Today I have this model:

Course
{
    ...
}

public abstract class CourseClass
{
    private Course course; 

    // getter and setter to course

    public abstract Enrollment enroll(Person student);
}

public class QuantitativeCourseClass
{
    public Enrollment enroll(Person student)
    {
        // enroll for quantitative
    }
}

public class RangeCourseClass
{
    public Enrollment enroll(Person student)
    {
        // enroll for range
    }
}

Now I have to deal with costs and till this moment presencial course isn't important to me but now, cost only make sense to presencial enviroment.

My problem is: I need to deal with CourseClass object in cost module because I need some stuff of courseClass, but the relationship of cost is with RangeCourseClass because QuantitativeCourseClass don't make sense to prensecial environment.

The question about liskov is about how to convence my team to make some modifications in this model.

役に立ちましたか?

解決

I think you have mixed up the direction of LSP (Liskov Substitution Principle): LSP is (strong) behavioral subtyping, not strong behavioral supertyping. So LSP is not working against your example, but for your example:

Is this model breaking Liskov principle? I think so because of this relation with class3, so we have to figure out how to model without this relation or to move this relation to Base. If I have a part of program that deal with Class2 to handle the relation with Class3 I can't work with base class without cast to class2.

Your model is not breaking LSP. If you have a part of program that uses some variable var that deals specifically with Class2 (i.e. parts not present in Base), you need to declare var to be of Class2. So no downcast is necessary. And LSP guarantees that var behaves as Base, too, so no explicit upcast is necessary, either.

他のヒント

if class3 has nothing to do with base, then it should not be in the base. You can't "break" LSP, since the compiler enforces it. downcasting is not something that is preferred, but doing so doesn't break LSP.

The purpose of inheritence is to have an "is-a" relationship. A cat is-a(n) animal. A toyota is-a car.

What you're talking about is moving the toyota emblem to the car class just because you want to make things easier.
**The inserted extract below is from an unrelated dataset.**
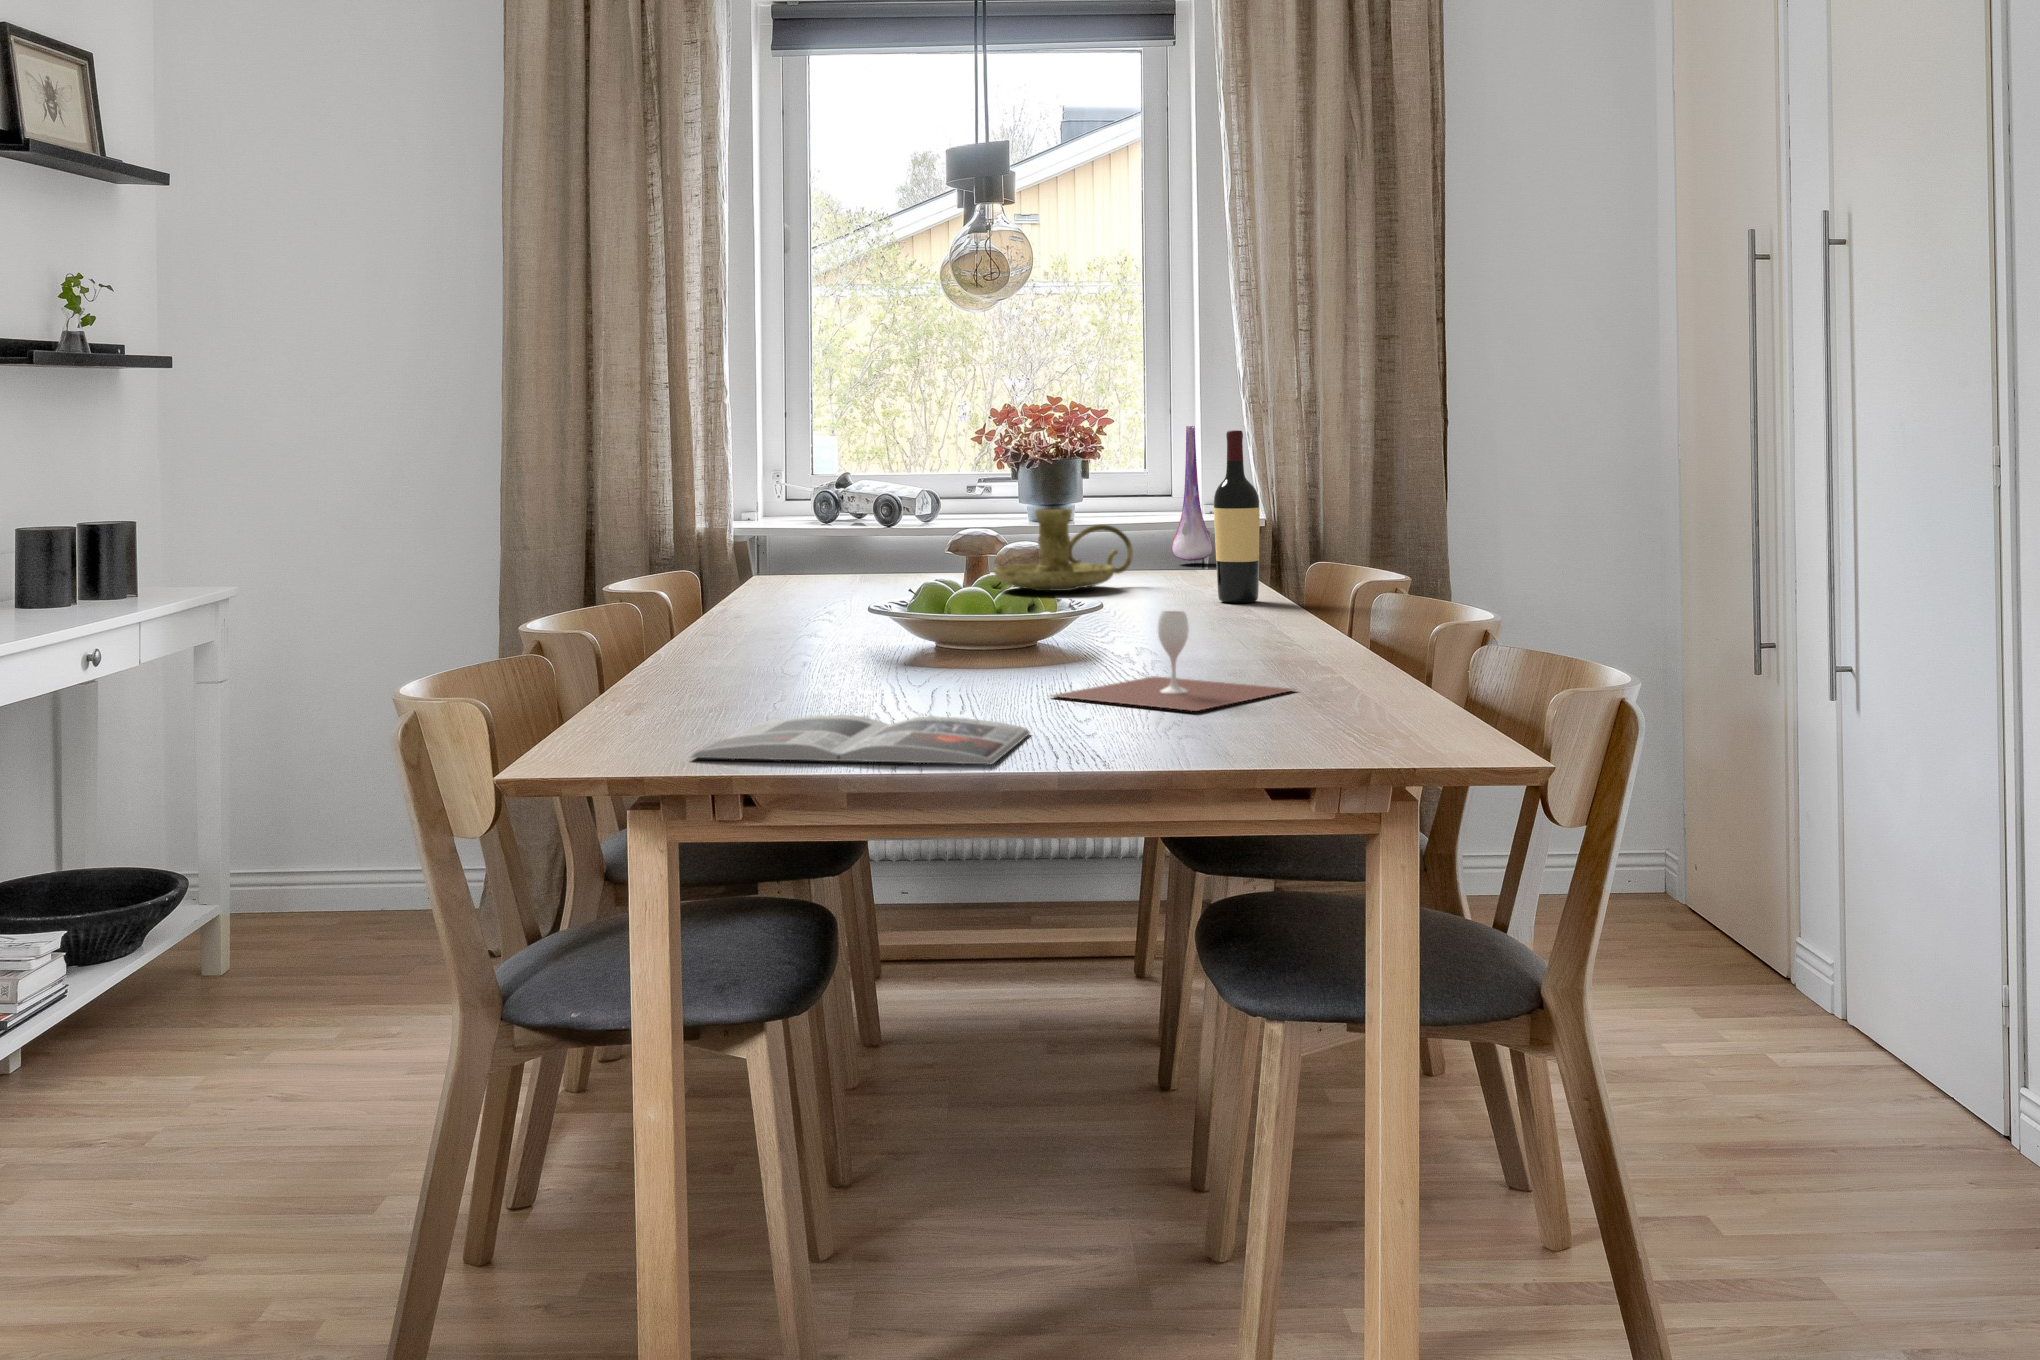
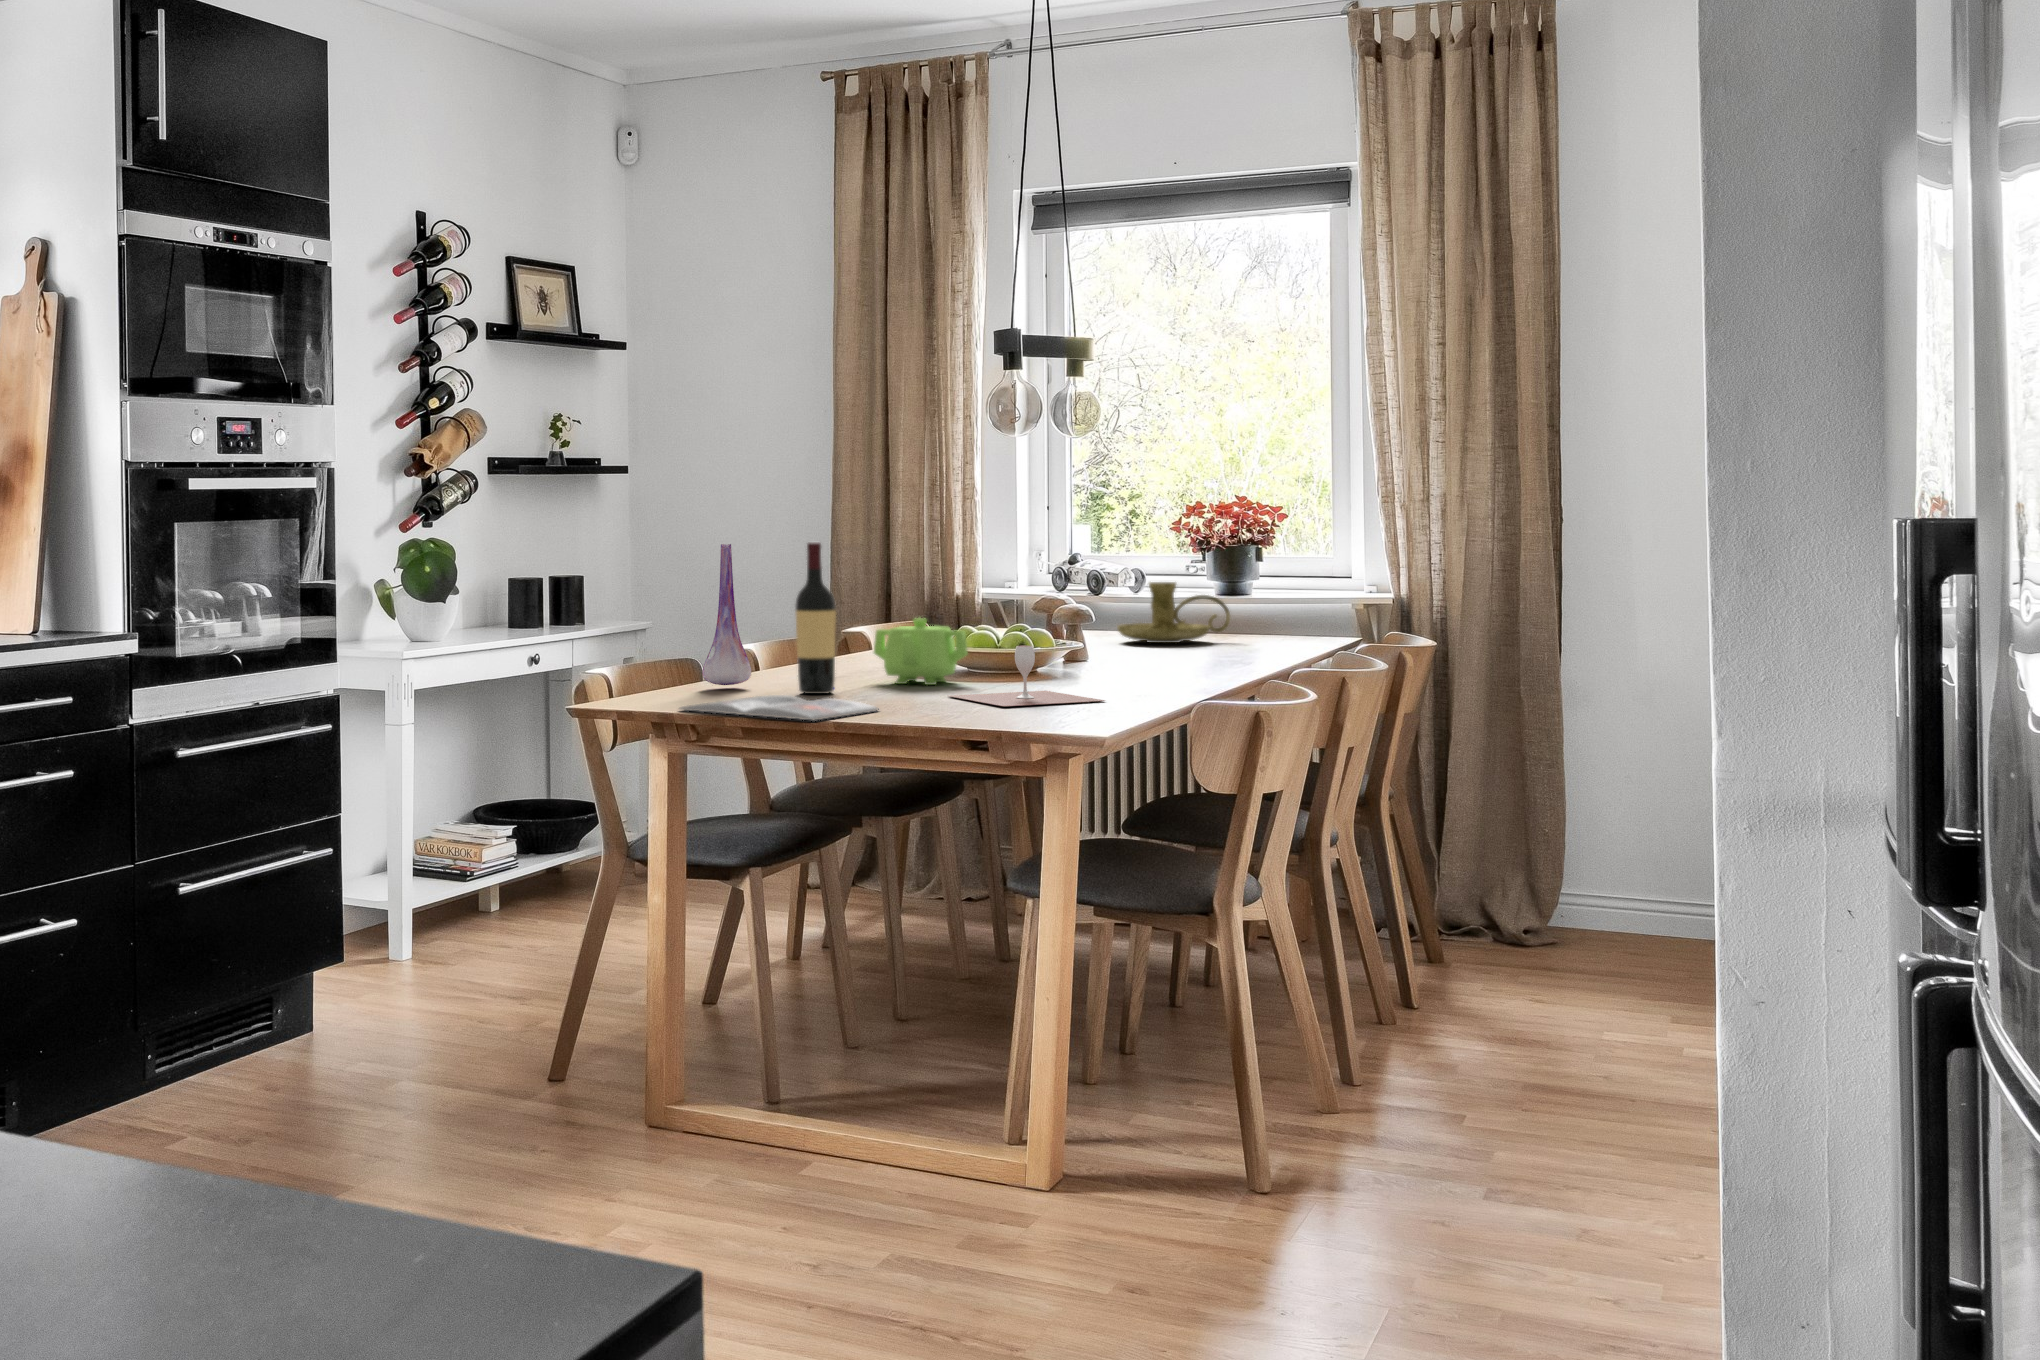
vase: present [1172,426,1213,561] -> present [702,544,751,685]
wine bottle: present [1214,430,1260,603] -> present [795,542,836,694]
teapot: none [857,573,1007,678] -> present [874,618,968,685]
That's not good design at all.

In short, it's worse design to move things to the base class than it is to downcast to the specific class.

As i understand, you can not view the problem without knowing the problem aspects (geometry, for example). So, i can not understand meaning of your architecture. For example, the famous LSP violation Example: Square:Rectangle -it looks fine, when it stand in "side". But, when you start use and you put some functions around, you can see the problem.